The Story
Why it exists.
The beginning
Tsuki means moon. But this isn't the harvest moon, fat and golden over a festival. It's the blue hour moon, the one that keeps you awake past your bedtime, phone dark, watching the light shift across the ceiling. Miya Shinma has always understood that perfume is a diary entry more than a statement. She grew up in Shizuoka, moved to Paris in the late nineties, and built a house around the idea that scent carries memory better than photographs. Tsuki is her translation of longing itself, not the joy of arrival, but the specific tenderness of waiting for someone who might not come.

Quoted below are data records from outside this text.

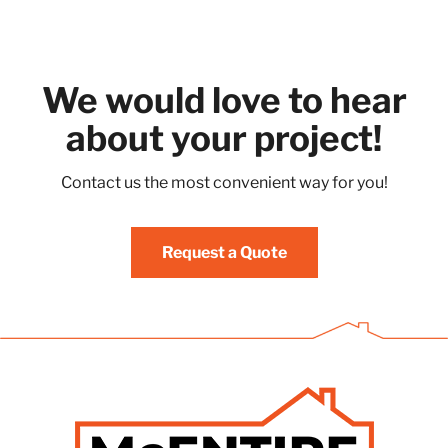
We would love to hear
about your project!
Contact us the most convenient way for you!
Request a Quote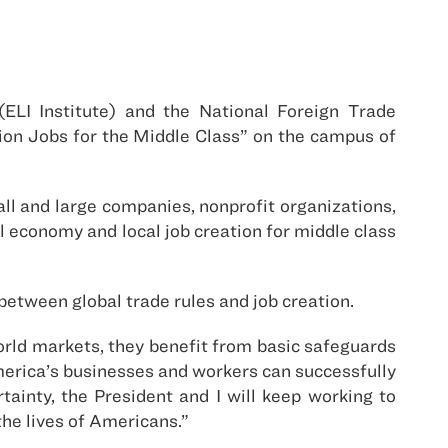
(ELI Institute) and the National Foreign Trade
ion Jobs for the Middle Class” on the campus of
ll and large companies, nonprofit organizations,
l economy and local job creation for middle class
etween global trade rules and job creation.
orld markets, they benefit from basic safeguards
 America’s businesses and workers can successfully
ainty, the President and I will keep working to
he lives of Americans.”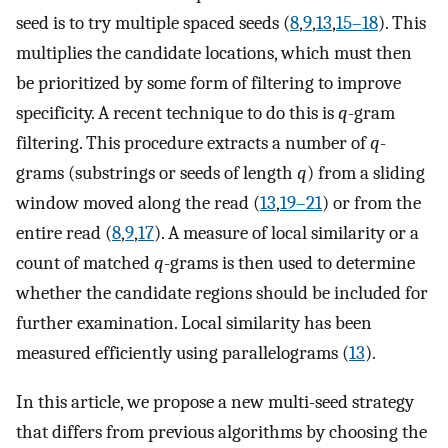
seed is to try multiple spaced seeds (
8
,
9
,
13
,
15–18
). This
multiplies the candidate locations, which must then
be prioritized by some form of filtering to improve
specificity. A recent technique to do this is
q
-gram
filtering. This procedure extracts a number of
q
-
grams (substrings or seeds of length
q
) from a sliding
window moved along the read (
13
,
19–21
) or from the
entire read (
8
,
9
,
17
). A measure of local similarity or a
count of matched
q
-grams is then used to determine
whether the candidate regions should be included for
further examination. Local similarity has been
measured efficiently using parallelograms (
13
).
In this article, we propose a new multi-seed strategy
that differs from previous algorithms by choosing the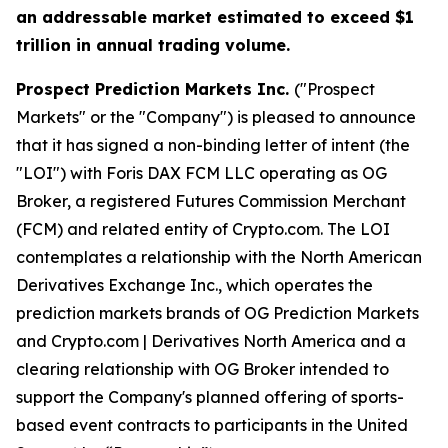
an addressable market estimated to exceed $1
trillion in annual trading volume.
Prospect Prediction Markets Inc.
("Prospect
Markets" or the "Company") is pleased to announce
that it has signed a non-binding letter of intent (the
"LOI") with Foris DAX FCM LLC operating as OG
Broker, a registered Futures Commission Merchant
(FCM) and related entity of Crypto.com. The LOI
contemplates a relationship with the North American
Derivatives Exchange Inc., which operates the
prediction markets brands of OG Prediction Markets
and Crypto.com | Derivatives North America and a
clearing relationship with OG Broker intended to
support the Company's planned offering of sports-
based event contracts to participants in the United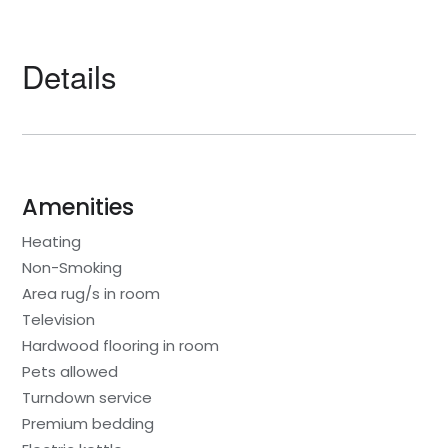
Details
Amenities
Heating
Non-Smoking
Area rug/s in room
Television
Hardwood flooring in room
Pets allowed
Turndown service
Premium bedding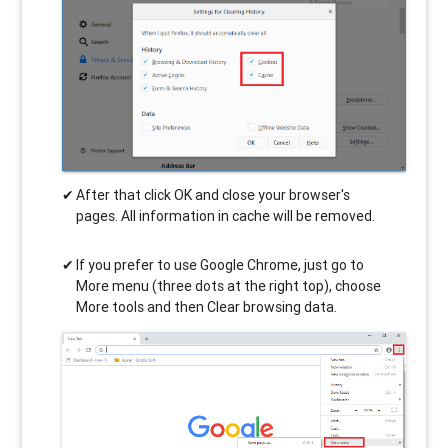
After that click OK and close your browser's
pages. All information in cache will be removed.
If you prefer to use Google Chrome, just go to
More menu (three dots at the right top), choose
More tools and then Clear browsing data.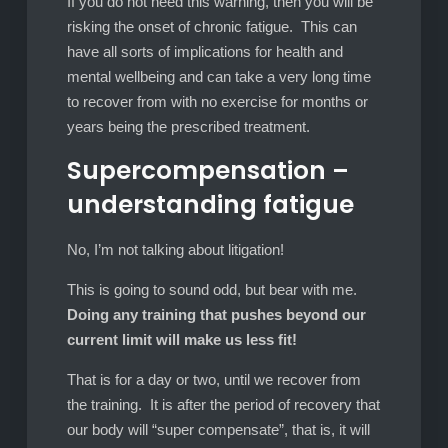
If you do not heed this warning, then you will be
risking the onset of chronic fatigue. This can
have all sorts of implications for health and
mental wellbeing and can take a very long time
to recover from with no exercise for months or
years being the prescribed treatment.
Supercompensation –
understanding fatigue
No, I’m not talking about litigation!
This is going to sound odd, but bear with me.
Doing any training that pushes beyond our
current limit will make us less fit!
That is for a day or two, until we recover from
the training. It is after the period of recovery that
our body will “super compensate”, that is, it will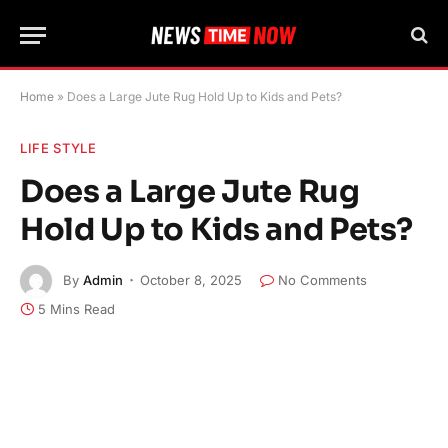
Home
»
Does a Large Jute Rug Hold Up to Kids and Pets?
LIFE STYLE
Does a Large Jute Rug
Hold Up to Kids and Pets?
By
Admin
October 8, 2025
No Comments
5 Mins Read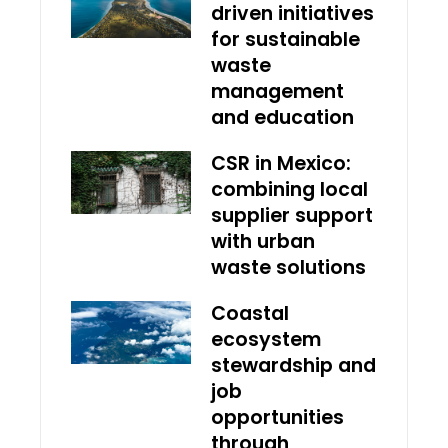
driven initiatives
for sustainable
waste
management
and education
CSR in Mexico:
combining local
supplier support
with urban
waste solutions
Coastal
ecosystem
stewardship and
job
opportunities
through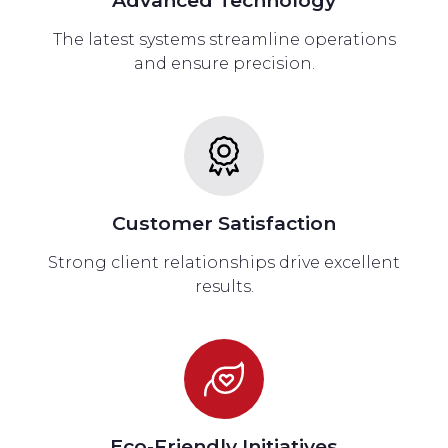
The latest systems streamline operations
and ensure precision.
Customer Satisfaction
Strong client relationships drive excellent
results.
Eco-Friendly Initiatives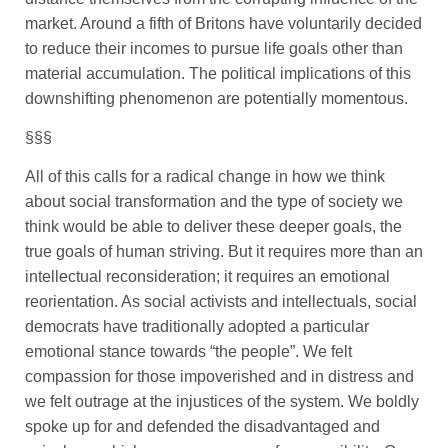
market. Around a fifth of Britons have voluntarily decided
to reduce their incomes to pursue life goals other than
material accumulation. The political implications of this
downshifting phenomenon are potentially momentous.
§§§
All of this calls for a radical change in how we think
about social transformation and the type of society we
think would be able to deliver these deeper goals, the
true goals of human striving. But it requires more than an
intellectual reconsideration; it requires an emotional
reorientation. As social activists and intellectuals, social
democrats have traditionally adopted a particular
emotional stance towards “the people”. We felt
compassion for those impoverished and in distress and
we felt outrage at the injustices of the system. We boldly
spoke up for and defended the disadvantaged and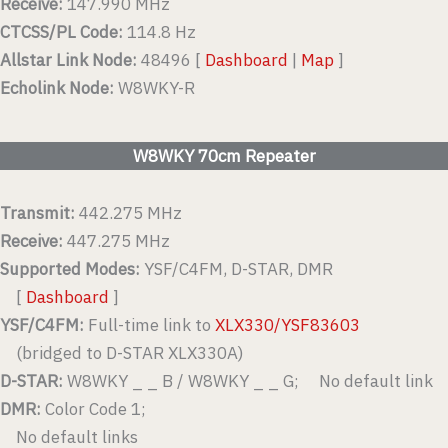
Receive:
147.990 MHz
CTCSS/PL Code:
114.8 Hz
Allstar Link Node:
48496 [
Dashboard
|
Map
]
Echolink Node:
W8WKY-R
W8WKY 70cm Repeater
Transmit:
442.275 MHz
Receive:
447.275 MHz
Supported Modes:
YSF/C4FM, D-STAR, DMR
[
Dashboard
]
YSF/C4FM:
Full-time link to
XLX330/YSF83603
(bridged to D-STAR XLX330A)
D-STAR:
W8WKY _ _ B / W8WKY _ _ G; No default link
DMR:
Color Code 1;
No default links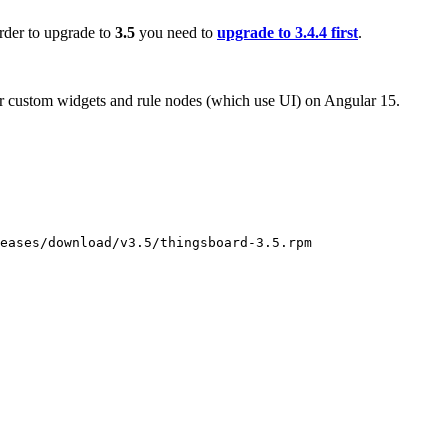
order to upgrade to
3.5
you need to
upgrade to 3.4.4 first
.
r custom widgets and rule nodes (which use UI) on Angular 15.
eases/download/v3.5/thingsboard-3.5.rpm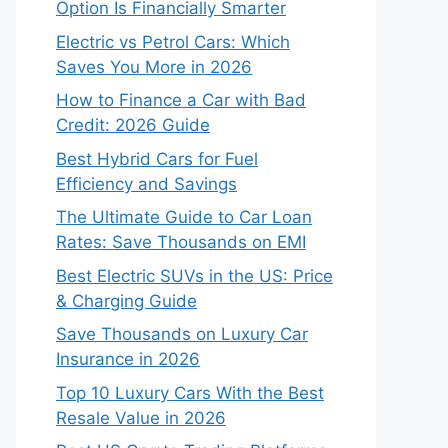
Option Is Financially Smarter
Electric vs Petrol Cars: Which
Saves You More in 2026
How to Finance a Car with Bad
Credit: 2026 Guide
Best Hybrid Cars for Fuel
Efficiency and Savings
The Ultimate Guide to Car Loan
Rates: Save Thousands on EMI
Best Electric SUVs in the US: Price
& Charging Guide
Save Thousands on Luxury Car
Insurance in 2026
Top 10 Luxury Cars With the Best
Resale Value in 2026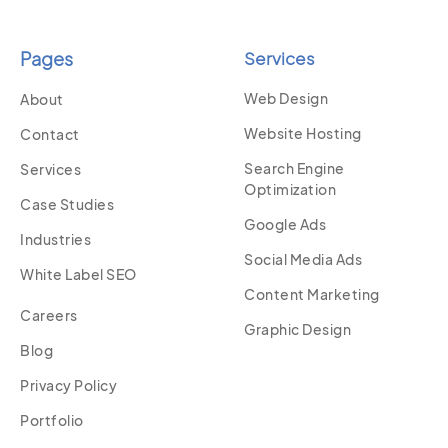
Pages
Services
Web Design
About
Website Hosting
Contact
Search Engine
Services
Optimization
Case Studies
Google Ads
Industries
Social Media Ads
White Label SEO
Content Marketing
Careers
Graphic Design
Blog
Privacy Policy
Portfolio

Bamboo in perfumery is a tricky material. On paper it reads green, fresh, almost aquatic. In a composition it can feel ephemeral, like mist. What Miya Shinma does here is anchor that ephemerality with heliotrope, a material that smells like almond blossoms crossed with vanilla, powdery in a way that evokes the inside of a pearl shell, or the soft light that pools in a room at 3am. The combination of bamboo's cool green note and heliotrope's lunar quality creates something that feels genuinely atmospheric. Rose absolute and jasmine hold the middle ground, floral, but not lush. Not juicy. More like pressed flowers in a book you've kept for years.
The evolution
For the first twenty minutes, Tsuki is electric in its clarity. Raspberry arrives tart and bright, cutting through the green bamboo stillness like a signal flare. There's something almost citrus-like in the raspberry's brightness, a wake-up call. Then the floral heart emerges. Rose absolute blooms slowly, not dropping petals but unfurling, and jasmine threads alongside it, creamy and nocturnal. By the second hour, the raspberry has softened. The composition settles. Heliotrope takes its place as the main character, powdery, intimate, close to the skin. This is when the fragrance becomes truly itself. The drydown is heliotrope and sandalwood, with musk holding everything together, warm and human. Lasts six to eight hours depending on skin. By morning, there's a ghost of powdery warmth left on fabric, the scent of sheets that have been slept in, of someone who stayed past midnight.
Cultural impact
Tsuki occupies a specific corner of the niche world, Japanese-influenced, powdery-forward, quietly elegant. It sits alongside fragrances like Dries Van Noten's eponymous fruity-floral and Le Labo Santal 33 in its appeal to those who want scent to be a private language rather than a public announcement. The heliotrope-powdery thread runs through much of contemporary niche, but Tsuki distinguishes itself through the bamboo note and the specificity of its emotional register. It's the fragrance you reach for when you want to smell beautiful and don't need anyone else to notice.